Exercise prompt: Copy the passage on landscape pattern and wetland hydrology word for word, everything from "Both LFC and DCI were excellent" down to "of restoration performance.".

Supplied text:
- - -

Linking metrics of landscape pattern to hydrological process in a lotic wetland
Strong reciprocal interactions exist between landscape patterns and ecological processes. In wetlands, and particularly flowing systems, hydrology is the dominant abiotic driver of ecological processes and both controls, and is controlled, by vegetation presence and patterning. We focus on binary patterning in the Everglades ridge-slough landscape, where longitudinally connected flow, principally in sloughs, is integral to landscape function. Patterning controls discharge competence (i.e., the ability to route water) in this low-gradient peatland, with important feedbacks on hydroperiod and thus peat accretion and patch transitions. Our goal was to quantitatively predict pattern effects on hydrologic connectivity and thus hydroperiod, a core objective of ecosystem restoration. We evaluated three pattern metrics that vary in their hydrologic specificity. The first, Landscape Discharge Competence (LDC), considers elongation and patch-type density that capture geostatistical landscape features, but does not explicitly account for hydrologic connectivity flowpaths. A second, the Directional Connectivity Index (DCI), extracts both flow path and direction from a rasterized landscape based on graph theory. The third, least flow cost (LFC), is based on a global spatial distance algorithm strongly analogous to landscape water routing, where ridges have higher flow cost than sloughs because of their elevation and vegetation structure. Metrics were evaluated in comparison to hydroperiod estimated using a numerically intensive hydrologic model (SWIFT2D) for synthetic landscapes (4 anisotropy levels, 7 ridge density levels).
Both LFC and DCI were excellent predictors of hydroperiod (r2 = 0.92 and 0.88, respectively); LDC was less successful (r2 = 0.69), likely because landscape geostatistical attributes and flow connectivity are correlated but distinct properties. Later, fitted relationships between metrics and hydroperiod for synthetic landscapes were extrapolated to both contemporary and historical maps (1940 to 2004) to explore hydroperiod trends in space and time. Both LFC and DCI were useful for diagnosing how the modern landscape has, in some areas, reorganized in response to modified hydrology. Metric simplicity and performance indicates potential to provide hydrologically explicit, computationally simple, and spatially independent predictions of landscape hydrology, and thus effectively measure of restoration performance.

- - -

Supplied records:
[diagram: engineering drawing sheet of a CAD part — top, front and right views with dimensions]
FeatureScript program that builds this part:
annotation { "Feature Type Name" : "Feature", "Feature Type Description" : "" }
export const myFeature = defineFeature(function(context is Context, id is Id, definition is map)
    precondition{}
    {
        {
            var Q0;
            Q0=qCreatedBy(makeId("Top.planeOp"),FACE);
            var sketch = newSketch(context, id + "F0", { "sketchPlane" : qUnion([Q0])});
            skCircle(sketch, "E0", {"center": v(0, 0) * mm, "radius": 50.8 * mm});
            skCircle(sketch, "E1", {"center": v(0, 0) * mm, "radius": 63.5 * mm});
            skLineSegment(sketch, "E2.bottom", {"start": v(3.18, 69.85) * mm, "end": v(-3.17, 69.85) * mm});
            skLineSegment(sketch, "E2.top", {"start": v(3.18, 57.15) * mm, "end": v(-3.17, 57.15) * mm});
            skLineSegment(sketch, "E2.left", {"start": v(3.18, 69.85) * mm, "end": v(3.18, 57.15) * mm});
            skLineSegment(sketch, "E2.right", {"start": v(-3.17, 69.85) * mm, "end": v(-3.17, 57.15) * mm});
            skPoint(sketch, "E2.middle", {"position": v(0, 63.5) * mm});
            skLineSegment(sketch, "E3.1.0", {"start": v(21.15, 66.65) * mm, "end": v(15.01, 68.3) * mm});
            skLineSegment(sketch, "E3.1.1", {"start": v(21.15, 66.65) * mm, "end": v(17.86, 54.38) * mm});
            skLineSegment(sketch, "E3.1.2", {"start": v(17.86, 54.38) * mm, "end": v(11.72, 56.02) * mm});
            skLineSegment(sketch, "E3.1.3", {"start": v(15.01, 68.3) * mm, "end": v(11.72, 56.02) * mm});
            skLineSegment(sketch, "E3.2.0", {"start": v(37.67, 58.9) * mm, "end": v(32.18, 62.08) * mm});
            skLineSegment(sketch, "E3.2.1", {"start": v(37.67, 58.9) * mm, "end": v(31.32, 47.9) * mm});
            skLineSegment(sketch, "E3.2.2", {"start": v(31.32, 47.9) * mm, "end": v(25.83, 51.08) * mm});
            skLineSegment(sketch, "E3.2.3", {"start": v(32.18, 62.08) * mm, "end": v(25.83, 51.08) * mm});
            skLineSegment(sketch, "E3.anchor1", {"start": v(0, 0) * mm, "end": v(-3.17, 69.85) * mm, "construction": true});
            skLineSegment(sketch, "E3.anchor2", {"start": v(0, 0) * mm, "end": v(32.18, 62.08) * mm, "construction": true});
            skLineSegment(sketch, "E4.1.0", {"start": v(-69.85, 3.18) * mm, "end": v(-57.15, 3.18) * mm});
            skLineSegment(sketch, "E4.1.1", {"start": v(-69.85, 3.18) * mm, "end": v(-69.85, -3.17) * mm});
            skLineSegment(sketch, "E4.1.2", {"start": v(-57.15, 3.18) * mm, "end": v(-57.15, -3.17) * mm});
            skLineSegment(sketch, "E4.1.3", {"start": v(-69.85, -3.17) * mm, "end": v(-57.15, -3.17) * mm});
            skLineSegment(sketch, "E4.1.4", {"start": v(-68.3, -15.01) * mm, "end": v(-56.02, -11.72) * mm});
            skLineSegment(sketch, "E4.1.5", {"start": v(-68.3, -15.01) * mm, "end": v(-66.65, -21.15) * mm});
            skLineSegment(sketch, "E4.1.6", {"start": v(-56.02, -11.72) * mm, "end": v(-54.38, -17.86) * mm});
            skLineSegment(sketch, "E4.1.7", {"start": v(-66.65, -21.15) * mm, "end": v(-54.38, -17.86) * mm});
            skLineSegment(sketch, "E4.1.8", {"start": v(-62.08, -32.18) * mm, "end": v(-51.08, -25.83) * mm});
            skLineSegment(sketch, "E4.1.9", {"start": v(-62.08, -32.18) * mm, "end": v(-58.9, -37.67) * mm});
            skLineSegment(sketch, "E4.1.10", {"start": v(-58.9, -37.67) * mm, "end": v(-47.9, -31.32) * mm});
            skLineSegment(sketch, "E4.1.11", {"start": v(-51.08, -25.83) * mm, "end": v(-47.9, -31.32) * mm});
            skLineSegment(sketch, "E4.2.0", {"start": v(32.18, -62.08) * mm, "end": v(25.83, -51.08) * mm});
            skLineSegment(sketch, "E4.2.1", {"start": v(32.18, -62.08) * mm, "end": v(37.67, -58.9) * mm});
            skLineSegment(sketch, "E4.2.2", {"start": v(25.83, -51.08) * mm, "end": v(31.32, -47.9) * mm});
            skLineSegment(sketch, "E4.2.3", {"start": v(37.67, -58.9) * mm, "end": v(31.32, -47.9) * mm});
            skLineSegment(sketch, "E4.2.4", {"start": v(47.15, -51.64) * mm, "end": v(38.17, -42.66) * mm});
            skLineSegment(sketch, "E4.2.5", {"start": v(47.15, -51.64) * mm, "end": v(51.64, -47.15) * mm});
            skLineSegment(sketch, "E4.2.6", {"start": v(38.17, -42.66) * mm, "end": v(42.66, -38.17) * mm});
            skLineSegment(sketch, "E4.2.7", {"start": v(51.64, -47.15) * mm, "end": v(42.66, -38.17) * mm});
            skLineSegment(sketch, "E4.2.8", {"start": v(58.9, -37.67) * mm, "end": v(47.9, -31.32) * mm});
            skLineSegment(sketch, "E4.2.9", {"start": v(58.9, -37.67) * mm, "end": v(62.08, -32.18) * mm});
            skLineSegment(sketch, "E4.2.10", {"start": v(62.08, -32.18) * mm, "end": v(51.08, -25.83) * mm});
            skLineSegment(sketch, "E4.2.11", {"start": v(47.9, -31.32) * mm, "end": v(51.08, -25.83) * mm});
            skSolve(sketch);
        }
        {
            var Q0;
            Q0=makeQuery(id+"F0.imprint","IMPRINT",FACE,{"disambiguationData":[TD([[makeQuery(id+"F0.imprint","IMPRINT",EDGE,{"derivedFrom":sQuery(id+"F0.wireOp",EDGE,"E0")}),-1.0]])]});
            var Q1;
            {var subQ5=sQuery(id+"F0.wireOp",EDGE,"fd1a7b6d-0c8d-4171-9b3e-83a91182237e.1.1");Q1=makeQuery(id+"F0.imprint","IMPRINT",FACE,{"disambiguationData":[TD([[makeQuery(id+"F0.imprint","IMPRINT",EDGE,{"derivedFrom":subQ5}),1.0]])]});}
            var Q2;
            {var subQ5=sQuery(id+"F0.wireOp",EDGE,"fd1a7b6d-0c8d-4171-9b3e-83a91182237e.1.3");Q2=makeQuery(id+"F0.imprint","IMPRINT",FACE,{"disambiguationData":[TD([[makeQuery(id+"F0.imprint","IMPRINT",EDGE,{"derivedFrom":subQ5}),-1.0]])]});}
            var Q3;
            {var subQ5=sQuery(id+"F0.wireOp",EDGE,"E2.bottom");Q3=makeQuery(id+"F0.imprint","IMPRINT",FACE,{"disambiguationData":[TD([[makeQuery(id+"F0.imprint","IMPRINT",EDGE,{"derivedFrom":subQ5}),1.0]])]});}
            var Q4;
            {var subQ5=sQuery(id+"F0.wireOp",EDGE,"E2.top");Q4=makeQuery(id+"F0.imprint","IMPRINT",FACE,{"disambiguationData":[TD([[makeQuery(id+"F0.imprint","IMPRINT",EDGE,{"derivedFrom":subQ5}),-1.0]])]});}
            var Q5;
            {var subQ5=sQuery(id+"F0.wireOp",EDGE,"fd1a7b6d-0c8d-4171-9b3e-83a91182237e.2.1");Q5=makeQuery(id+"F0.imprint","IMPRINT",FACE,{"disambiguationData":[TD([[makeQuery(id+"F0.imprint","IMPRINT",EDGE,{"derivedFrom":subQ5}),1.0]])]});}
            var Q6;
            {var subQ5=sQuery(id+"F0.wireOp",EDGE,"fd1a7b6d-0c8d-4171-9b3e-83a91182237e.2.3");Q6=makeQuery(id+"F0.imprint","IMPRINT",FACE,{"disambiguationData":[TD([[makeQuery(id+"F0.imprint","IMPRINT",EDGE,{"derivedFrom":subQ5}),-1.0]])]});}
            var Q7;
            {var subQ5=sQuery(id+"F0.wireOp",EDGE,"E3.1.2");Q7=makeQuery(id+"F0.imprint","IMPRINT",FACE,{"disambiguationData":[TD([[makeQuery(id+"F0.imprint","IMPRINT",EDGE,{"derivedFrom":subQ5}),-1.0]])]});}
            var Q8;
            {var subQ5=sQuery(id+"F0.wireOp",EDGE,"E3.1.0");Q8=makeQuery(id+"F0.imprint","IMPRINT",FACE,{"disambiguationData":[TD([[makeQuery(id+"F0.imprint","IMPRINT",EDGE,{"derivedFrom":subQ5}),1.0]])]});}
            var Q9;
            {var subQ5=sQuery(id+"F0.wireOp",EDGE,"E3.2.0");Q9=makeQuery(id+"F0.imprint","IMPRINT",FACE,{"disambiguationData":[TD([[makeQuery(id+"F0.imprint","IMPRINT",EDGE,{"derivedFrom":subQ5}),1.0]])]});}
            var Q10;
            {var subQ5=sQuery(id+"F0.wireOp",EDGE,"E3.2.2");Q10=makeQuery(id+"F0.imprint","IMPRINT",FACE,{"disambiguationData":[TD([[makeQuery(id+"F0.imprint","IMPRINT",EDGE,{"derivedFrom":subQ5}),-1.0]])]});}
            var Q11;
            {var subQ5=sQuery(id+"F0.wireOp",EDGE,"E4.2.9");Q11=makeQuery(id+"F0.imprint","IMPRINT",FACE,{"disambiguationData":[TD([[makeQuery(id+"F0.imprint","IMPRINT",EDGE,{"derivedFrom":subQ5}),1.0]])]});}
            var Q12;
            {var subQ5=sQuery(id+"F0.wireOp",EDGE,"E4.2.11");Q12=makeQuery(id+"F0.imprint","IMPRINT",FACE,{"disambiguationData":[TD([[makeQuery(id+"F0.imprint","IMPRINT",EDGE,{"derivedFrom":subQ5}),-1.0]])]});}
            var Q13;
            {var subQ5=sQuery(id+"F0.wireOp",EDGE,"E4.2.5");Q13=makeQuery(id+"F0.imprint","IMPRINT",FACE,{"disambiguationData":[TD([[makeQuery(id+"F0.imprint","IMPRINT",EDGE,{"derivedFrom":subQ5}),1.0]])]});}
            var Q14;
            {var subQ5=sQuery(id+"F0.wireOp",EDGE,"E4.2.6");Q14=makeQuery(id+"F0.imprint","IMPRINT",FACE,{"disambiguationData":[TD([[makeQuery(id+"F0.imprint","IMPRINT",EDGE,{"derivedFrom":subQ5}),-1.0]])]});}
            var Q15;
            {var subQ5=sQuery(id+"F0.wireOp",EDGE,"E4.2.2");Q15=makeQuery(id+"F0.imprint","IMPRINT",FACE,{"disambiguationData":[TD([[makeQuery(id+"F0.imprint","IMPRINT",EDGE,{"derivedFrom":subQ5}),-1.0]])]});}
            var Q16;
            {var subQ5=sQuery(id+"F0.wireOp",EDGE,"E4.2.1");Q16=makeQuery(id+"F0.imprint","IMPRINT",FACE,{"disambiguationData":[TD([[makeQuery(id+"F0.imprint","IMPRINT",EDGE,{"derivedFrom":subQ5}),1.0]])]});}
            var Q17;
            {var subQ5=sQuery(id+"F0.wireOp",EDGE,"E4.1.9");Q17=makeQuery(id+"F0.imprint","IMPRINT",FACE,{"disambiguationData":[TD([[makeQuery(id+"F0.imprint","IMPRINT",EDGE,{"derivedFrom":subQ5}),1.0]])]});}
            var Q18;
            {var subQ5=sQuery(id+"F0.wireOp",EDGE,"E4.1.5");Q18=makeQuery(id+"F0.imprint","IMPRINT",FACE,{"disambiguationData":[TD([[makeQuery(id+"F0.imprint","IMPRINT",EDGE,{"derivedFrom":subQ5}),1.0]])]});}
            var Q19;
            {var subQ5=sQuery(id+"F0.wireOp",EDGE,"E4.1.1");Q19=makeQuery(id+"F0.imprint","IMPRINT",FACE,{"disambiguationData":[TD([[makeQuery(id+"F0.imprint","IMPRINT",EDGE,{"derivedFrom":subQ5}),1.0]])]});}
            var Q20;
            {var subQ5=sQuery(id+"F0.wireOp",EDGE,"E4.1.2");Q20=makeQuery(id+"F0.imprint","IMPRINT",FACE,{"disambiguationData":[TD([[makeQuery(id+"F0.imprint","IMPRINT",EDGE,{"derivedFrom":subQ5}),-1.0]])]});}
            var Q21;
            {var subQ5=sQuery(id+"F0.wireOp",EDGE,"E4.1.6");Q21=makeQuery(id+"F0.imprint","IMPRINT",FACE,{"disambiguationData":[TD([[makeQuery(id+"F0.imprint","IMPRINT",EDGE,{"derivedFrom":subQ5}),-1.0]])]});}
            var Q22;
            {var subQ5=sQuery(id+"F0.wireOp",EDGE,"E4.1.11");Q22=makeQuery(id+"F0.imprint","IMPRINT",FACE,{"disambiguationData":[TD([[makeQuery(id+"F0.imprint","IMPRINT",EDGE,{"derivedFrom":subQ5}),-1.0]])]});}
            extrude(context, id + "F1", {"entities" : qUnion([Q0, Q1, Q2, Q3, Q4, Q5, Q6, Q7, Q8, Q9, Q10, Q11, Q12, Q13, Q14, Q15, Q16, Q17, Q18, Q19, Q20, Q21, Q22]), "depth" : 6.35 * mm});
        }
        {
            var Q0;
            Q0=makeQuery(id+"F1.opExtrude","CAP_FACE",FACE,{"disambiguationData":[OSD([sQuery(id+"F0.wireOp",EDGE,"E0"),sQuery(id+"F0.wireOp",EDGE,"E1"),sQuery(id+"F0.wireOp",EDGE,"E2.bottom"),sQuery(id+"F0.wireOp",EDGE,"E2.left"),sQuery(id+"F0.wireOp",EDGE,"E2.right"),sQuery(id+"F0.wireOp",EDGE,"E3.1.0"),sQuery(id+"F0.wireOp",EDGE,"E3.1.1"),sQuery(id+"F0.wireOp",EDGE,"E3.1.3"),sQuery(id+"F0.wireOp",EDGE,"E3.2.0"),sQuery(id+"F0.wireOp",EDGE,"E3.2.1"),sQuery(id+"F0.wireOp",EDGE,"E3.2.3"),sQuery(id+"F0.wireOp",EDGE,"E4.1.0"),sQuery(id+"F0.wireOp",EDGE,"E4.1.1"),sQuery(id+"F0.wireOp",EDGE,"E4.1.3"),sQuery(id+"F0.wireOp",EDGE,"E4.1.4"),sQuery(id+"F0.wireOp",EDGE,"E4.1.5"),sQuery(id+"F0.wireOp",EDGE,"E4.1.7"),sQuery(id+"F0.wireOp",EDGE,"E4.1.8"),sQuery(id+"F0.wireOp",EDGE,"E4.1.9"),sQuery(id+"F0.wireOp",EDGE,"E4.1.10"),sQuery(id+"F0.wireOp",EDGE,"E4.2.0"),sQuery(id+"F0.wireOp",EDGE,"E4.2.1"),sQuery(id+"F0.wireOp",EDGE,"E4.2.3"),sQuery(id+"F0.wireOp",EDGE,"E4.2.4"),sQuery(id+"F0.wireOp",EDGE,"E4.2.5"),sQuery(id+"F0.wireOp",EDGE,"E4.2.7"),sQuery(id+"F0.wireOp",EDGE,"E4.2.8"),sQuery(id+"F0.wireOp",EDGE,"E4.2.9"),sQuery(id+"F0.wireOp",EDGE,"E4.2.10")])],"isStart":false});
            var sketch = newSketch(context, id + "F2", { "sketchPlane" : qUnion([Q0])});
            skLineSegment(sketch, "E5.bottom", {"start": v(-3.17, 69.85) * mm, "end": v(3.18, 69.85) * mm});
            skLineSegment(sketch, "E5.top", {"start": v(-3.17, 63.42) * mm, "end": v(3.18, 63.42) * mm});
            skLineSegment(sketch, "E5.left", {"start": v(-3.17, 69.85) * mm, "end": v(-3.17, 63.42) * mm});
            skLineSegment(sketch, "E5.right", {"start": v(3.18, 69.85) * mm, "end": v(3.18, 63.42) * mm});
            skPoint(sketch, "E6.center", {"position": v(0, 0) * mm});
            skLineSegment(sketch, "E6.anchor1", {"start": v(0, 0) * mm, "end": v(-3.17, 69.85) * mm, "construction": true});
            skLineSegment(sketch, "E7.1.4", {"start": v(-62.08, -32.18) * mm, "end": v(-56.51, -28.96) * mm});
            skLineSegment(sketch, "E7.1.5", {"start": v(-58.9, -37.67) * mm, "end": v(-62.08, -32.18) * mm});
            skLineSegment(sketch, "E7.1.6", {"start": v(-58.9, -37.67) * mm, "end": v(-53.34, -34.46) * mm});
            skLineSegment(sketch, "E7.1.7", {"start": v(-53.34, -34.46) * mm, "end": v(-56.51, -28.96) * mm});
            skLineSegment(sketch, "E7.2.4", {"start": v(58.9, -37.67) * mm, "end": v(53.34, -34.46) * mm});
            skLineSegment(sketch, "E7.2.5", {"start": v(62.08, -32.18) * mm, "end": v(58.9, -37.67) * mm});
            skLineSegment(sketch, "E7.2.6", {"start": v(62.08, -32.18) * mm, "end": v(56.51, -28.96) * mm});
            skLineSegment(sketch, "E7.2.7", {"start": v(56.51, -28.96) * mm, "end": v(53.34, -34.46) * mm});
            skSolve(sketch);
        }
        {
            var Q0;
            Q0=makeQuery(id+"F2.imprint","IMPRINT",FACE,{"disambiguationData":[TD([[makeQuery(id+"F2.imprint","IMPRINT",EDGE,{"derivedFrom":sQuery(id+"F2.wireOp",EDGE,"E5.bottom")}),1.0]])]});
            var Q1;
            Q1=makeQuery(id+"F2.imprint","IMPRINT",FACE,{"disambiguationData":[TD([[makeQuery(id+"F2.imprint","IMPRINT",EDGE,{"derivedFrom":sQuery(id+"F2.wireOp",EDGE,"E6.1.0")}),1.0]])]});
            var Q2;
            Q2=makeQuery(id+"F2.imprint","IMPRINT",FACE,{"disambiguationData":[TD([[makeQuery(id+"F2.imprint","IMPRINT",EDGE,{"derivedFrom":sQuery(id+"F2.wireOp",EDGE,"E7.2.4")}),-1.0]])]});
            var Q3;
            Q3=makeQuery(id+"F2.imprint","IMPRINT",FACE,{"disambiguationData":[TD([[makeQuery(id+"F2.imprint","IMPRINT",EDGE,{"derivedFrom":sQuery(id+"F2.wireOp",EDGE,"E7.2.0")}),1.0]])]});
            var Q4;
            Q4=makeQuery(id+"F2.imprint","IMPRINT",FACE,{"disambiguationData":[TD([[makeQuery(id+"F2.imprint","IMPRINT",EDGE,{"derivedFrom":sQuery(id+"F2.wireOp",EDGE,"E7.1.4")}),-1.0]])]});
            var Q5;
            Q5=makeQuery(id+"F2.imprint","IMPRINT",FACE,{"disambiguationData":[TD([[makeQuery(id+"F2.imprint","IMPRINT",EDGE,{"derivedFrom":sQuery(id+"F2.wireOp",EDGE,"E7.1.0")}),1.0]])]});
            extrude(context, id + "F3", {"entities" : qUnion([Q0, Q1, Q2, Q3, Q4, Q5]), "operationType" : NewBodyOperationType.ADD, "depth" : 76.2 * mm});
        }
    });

- - -

Solution for this task:
Both LFC and DCI were excellent predictors of hydroperiod (r2 = 0.92 and 0.88, respectively); LDC was less successful (r2 = 0.69), likely because landscape geostatistical attributes and flow connectivity are correlated but distinct properties. Later, fitted relationships between metrics and hydroperiod for synthetic landscapes were extrapolated to both contemporary and historical maps (1940 to 2004) to explore hydroperiod trends in space and time. Both LFC and DCI were useful for diagnosing how the modern landscape has, in some areas, reorganized in response to modified hydrology. Metric simplicity and performance indicates potential to provide hydrologically explicit, computationally simple, and spatially independent predictions of landscape hydrology, and thus effectively measure of restoration performance.